Following the meeting, they solicited the views of women from the surrounding villages and then came up with an action plan to encourage more women to give birth at the hospital.

“We then agreed that, as professional health workers, we needed to motivate the women and community members to seek our services as well as ensuring that giving birth at the hospital is a priority,” said Ms Leuta.

The hospital staff set for themselves a target of 150 births at the centre in 2015; a target which they exceeded by 45.

To reach the target, she said, they introduced annual awards ceremonies to motivate villagers and healthcare workers.

“Starting from the end of 2015, we awarded villages with the highest number of women who gave birth at the centre and held a ceremony to mark the achievement,” Ms Leuta said.

“After our awards, the respective villages also held their own celebratory events and we strongly believe that this is working for us. We are also going to introduce a village health workers’ awards category at the end of this year.

“The village health workers with the highest referrals will be given accolades to ensure every individual makes it their business to encourage pregnant women to deliver at a health centre.”

She added: “We also run a self-catering facility for waiting mothers at the centre and working closely with St Joseph’s Hospital in situations where we need referrals, and this is helping us a lot.”

Speaking at the same ceremony, United Nations Populations Fund Representative (UNFPA) to Lesotho Therese Zeba said midwifery was a significant component in achieving the Sustainable Development Goals (SDGs).

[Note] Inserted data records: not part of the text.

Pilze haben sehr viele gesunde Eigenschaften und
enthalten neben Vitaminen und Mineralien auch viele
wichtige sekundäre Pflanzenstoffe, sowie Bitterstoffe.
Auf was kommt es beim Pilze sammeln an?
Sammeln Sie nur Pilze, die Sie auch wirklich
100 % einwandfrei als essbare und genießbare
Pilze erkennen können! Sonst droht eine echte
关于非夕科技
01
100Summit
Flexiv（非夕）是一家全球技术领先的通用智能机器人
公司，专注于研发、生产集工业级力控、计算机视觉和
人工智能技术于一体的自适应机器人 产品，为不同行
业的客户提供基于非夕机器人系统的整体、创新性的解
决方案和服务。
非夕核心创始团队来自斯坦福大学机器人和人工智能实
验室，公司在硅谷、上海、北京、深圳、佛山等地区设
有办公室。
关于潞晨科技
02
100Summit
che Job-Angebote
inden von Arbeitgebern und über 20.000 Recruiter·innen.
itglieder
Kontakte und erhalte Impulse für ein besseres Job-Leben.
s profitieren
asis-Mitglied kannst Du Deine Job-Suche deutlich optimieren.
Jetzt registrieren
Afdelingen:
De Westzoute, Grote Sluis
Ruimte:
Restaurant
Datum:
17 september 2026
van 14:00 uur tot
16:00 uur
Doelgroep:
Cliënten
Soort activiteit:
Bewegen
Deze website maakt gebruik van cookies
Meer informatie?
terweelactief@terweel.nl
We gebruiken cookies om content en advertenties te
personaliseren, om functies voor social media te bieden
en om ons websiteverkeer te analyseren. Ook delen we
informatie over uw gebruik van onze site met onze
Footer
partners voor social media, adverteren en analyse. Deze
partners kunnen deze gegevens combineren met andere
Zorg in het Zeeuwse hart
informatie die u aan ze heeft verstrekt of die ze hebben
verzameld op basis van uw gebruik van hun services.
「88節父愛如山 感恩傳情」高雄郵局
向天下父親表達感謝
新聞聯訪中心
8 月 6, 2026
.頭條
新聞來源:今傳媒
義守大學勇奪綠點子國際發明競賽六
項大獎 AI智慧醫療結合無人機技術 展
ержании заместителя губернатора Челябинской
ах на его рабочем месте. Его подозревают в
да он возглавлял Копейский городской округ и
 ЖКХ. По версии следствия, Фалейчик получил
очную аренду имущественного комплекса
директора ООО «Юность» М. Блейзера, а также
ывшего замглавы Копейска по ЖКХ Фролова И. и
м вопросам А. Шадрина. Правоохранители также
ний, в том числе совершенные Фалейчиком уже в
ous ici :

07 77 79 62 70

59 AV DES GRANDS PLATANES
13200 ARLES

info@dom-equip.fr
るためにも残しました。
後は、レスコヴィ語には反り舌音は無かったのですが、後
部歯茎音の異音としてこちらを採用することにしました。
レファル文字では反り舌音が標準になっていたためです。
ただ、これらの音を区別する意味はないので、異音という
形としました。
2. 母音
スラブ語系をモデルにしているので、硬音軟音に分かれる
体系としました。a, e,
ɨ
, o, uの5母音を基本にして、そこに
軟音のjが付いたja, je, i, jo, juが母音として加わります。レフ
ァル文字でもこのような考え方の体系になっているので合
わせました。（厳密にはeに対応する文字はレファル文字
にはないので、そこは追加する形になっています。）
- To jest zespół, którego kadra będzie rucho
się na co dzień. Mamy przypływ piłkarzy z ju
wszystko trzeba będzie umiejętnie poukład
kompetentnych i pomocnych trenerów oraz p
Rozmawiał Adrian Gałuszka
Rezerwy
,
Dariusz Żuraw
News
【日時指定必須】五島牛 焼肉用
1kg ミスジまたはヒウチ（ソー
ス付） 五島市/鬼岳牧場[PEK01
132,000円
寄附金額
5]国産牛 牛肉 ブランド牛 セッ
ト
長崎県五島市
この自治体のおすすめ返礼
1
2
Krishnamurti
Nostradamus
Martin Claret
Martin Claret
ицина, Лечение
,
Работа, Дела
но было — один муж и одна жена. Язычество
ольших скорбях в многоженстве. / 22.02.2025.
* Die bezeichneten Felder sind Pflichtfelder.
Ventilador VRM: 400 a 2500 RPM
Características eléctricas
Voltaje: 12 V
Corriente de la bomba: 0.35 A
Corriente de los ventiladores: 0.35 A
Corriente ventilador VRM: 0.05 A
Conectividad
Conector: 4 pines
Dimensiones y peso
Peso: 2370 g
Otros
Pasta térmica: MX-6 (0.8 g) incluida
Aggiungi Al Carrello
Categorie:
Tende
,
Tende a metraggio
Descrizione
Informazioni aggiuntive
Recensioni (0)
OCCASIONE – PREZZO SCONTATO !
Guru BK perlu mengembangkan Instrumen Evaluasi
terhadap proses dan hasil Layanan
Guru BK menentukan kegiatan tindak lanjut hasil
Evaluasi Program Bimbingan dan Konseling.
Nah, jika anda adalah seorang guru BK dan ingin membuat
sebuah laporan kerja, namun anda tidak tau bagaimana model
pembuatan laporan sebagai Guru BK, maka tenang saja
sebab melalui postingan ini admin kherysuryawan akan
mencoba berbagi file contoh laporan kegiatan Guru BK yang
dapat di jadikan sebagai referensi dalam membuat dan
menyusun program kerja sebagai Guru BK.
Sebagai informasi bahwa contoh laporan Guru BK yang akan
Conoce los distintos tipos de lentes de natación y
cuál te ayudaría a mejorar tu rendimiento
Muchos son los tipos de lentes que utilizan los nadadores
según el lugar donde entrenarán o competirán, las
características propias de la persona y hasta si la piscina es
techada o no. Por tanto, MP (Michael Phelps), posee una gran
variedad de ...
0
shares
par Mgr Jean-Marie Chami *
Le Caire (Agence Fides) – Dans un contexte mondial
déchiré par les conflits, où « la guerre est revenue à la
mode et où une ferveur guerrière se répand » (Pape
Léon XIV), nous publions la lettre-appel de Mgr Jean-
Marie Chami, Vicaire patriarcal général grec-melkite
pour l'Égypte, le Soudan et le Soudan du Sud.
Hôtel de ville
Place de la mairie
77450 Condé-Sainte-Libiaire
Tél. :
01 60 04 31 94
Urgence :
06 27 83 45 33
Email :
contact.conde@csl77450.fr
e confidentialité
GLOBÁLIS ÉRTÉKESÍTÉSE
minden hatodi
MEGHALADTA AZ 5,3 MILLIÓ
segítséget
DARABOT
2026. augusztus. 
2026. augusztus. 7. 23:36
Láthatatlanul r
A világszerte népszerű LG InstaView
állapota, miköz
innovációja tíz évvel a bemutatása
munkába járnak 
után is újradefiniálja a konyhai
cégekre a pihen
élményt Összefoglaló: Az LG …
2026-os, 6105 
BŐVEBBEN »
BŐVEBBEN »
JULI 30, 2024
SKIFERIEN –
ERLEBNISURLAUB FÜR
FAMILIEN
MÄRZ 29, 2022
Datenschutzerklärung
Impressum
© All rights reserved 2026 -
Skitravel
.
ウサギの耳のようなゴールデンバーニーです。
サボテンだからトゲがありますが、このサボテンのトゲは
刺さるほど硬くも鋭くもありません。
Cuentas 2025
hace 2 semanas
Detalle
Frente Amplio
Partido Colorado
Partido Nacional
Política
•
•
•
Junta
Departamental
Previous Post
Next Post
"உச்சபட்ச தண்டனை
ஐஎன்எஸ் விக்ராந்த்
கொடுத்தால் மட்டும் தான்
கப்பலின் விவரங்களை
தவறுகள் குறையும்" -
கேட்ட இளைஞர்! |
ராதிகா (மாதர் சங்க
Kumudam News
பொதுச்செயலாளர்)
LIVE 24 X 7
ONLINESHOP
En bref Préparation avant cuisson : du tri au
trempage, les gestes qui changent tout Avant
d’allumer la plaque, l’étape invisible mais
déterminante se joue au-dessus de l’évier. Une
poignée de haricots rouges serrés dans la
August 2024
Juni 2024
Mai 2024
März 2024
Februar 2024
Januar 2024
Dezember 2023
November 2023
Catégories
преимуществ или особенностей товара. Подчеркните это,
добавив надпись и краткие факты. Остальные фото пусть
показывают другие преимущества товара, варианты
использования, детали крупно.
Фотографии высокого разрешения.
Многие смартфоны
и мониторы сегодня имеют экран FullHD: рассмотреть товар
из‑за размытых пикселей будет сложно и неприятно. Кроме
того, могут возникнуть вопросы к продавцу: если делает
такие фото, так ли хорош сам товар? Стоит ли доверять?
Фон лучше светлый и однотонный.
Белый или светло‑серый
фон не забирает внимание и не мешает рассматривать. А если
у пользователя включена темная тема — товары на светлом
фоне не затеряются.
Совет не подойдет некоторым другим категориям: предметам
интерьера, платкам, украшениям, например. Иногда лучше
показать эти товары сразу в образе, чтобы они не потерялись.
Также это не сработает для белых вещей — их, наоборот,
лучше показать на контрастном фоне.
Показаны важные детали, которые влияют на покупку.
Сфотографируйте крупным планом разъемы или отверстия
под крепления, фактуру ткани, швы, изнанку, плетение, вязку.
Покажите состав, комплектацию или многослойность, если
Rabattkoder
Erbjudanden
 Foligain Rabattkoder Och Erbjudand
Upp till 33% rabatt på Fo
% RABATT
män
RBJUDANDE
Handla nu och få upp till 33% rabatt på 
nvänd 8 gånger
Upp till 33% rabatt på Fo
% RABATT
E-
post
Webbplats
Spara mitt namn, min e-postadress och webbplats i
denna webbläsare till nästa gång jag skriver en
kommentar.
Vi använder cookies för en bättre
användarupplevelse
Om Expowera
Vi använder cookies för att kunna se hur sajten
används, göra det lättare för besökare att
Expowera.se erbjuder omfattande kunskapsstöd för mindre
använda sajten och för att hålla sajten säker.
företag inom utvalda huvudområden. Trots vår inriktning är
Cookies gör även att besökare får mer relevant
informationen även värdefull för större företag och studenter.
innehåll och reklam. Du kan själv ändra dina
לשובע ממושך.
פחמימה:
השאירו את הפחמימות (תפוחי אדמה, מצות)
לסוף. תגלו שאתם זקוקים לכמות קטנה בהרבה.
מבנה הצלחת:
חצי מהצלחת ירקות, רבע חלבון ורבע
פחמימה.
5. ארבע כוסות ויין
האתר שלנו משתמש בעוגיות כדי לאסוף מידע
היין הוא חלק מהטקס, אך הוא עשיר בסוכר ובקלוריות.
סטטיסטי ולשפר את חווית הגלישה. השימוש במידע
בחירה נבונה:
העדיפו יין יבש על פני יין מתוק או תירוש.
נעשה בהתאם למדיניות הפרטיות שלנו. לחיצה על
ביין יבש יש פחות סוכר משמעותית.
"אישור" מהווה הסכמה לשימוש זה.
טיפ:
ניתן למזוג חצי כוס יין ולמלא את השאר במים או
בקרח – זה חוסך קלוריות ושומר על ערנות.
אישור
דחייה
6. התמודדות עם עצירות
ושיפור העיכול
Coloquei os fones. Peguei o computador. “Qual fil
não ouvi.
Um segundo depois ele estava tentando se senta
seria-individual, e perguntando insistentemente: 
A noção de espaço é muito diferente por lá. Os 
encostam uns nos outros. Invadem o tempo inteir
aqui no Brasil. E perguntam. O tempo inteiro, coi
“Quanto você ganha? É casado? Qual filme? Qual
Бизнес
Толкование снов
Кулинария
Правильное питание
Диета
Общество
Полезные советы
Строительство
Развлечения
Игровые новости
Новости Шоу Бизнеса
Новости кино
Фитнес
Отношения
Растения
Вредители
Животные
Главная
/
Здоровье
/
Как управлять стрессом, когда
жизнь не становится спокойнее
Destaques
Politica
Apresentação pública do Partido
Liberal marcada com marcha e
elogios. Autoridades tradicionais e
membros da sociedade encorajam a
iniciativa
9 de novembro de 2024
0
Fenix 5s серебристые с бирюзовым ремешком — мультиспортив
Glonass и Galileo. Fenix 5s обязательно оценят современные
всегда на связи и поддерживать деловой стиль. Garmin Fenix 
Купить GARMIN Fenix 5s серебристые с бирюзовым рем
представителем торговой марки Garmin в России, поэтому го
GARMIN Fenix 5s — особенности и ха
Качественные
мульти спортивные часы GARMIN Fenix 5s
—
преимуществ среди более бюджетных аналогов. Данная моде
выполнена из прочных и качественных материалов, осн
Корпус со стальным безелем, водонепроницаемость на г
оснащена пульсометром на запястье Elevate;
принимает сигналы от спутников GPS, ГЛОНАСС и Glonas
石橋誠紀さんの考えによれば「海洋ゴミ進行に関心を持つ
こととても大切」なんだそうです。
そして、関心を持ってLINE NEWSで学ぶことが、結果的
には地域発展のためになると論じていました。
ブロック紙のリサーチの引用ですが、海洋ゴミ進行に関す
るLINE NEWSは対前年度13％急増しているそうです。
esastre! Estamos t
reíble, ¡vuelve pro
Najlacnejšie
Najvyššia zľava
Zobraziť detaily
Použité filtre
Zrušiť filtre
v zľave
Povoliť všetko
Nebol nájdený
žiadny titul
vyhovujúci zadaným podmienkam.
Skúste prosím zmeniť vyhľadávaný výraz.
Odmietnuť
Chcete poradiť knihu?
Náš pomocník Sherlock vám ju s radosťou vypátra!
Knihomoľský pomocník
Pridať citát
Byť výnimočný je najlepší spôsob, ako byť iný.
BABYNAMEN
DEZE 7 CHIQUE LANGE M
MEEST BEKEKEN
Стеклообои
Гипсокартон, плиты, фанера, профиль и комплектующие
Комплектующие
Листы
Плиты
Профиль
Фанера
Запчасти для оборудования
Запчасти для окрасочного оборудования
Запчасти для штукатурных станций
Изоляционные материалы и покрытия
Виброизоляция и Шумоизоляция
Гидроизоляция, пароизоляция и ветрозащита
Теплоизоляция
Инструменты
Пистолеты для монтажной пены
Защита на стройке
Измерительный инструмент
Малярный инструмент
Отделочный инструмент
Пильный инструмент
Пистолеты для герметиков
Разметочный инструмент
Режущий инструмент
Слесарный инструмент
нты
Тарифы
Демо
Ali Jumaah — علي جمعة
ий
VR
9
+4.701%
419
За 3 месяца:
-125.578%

Among the objectives of the SDGs are ending poverty, protect the planet, and ensure prosperity for all.

“On this international day, UNFPA salutes the contribution of midwives to saving the lives of women, adolescent girls and new-borns,” she said. “Sometimes, this is done under very difficult circumstances; in hard to reach communities; in humanitarian emergencies and fragile as well as conflict countries.”

She said midwifes were important for new-borns during the critical first month of life, adding that they made a significant contribution to sexual and reproductive health in general.

“In the past 25 years, the world has almost halved maternal deaths, but every year, some 300 000 women still die during pregnancy and child birth and almost three million babies don’t survive their first four weeks of life,” Ms Zeba said.

She said the vast majority of these largely preventable deaths take place in developing and crisis-affected countries and that if trained midwives were deployed in larger numbers, they could avert approximately two thirds of the fatalities.

Ms Zeba said UNFPA was helping train and support thousands of midwives in more than 100 countries, adding that midwifery was a calling and not a business.

“Midwifery is not a business nor a job but a calling. Midwives are also not in the profession because there was nothing else they could do,” she said.